======== Supplied records ========

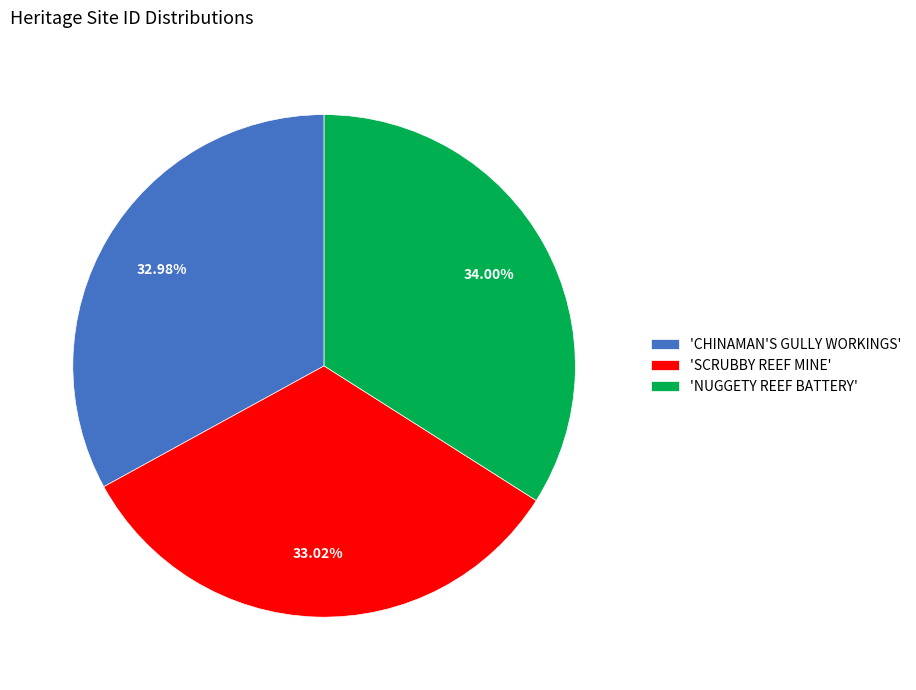

Which has a higher value, 'CHINAMAN'S GULLY WORKINGS' or 'NUGGETY REEF BATTERY'?

'NUGGETY REEF BATTERY'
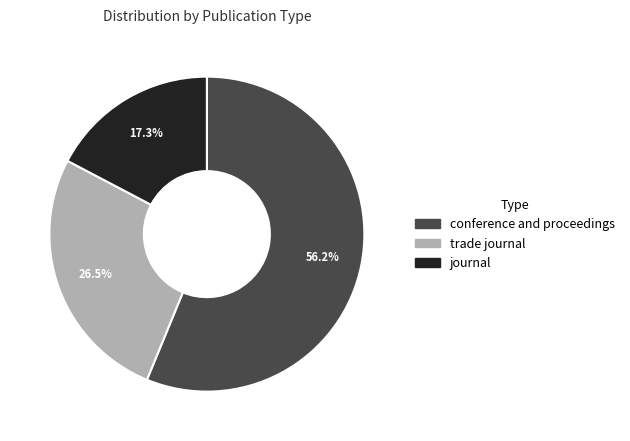

To the nearest percent, what is the difference between the conference and proceedings and journal slice percentages?

39%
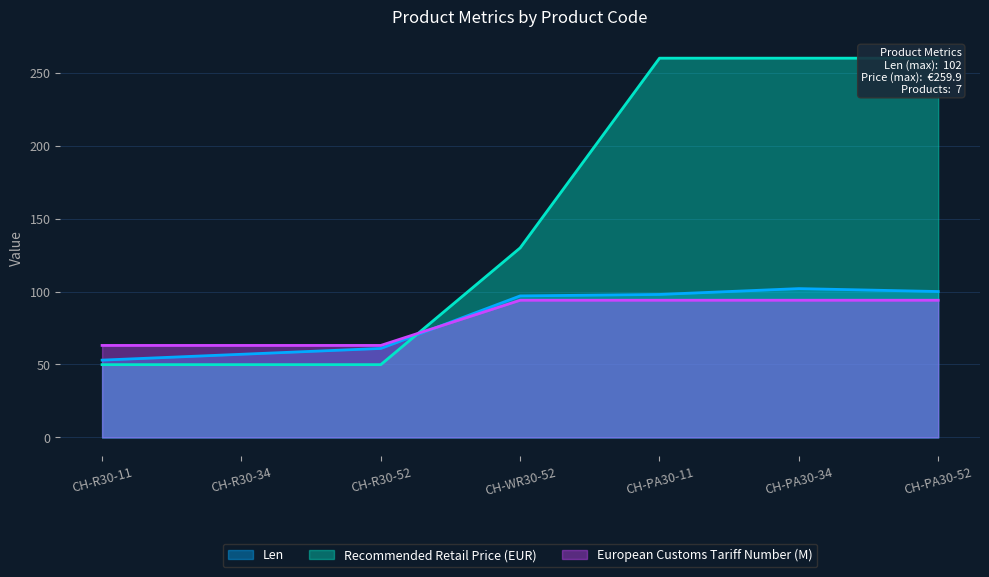

True or false: European Customs Tariff Number has more than 2 points higher than both neighbors.

False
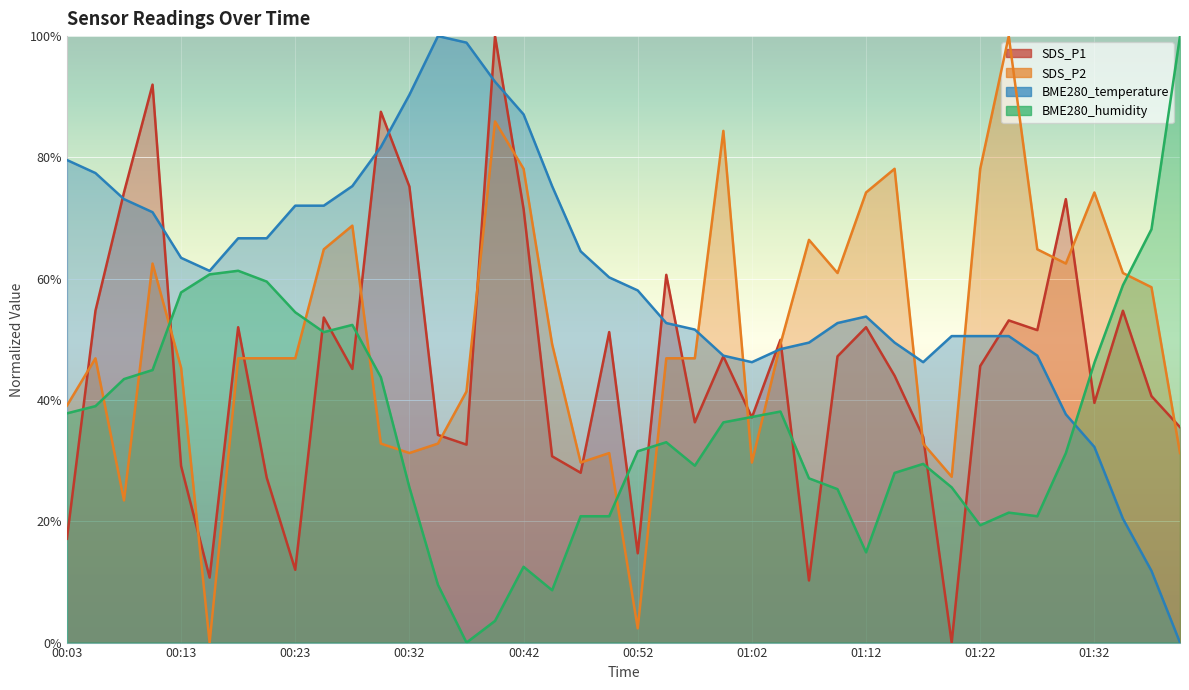

Which label corresponds to the largest value in the chart?

00:40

========

■ **Work to complete**
Copy out the rows exactly, from the line containing "To the nearest" through the end of the rows, both ends included. Leave the pictures out of your answer.

■ **Response area**
To the nearest percent, what is the difference between the conference and proceedings and journal slice percentages?

39%

True or false: European Customs Tariff Number has more than 2 points higher than both neighbors.

False

Which label corresponds to the largest value in the chart?

00:40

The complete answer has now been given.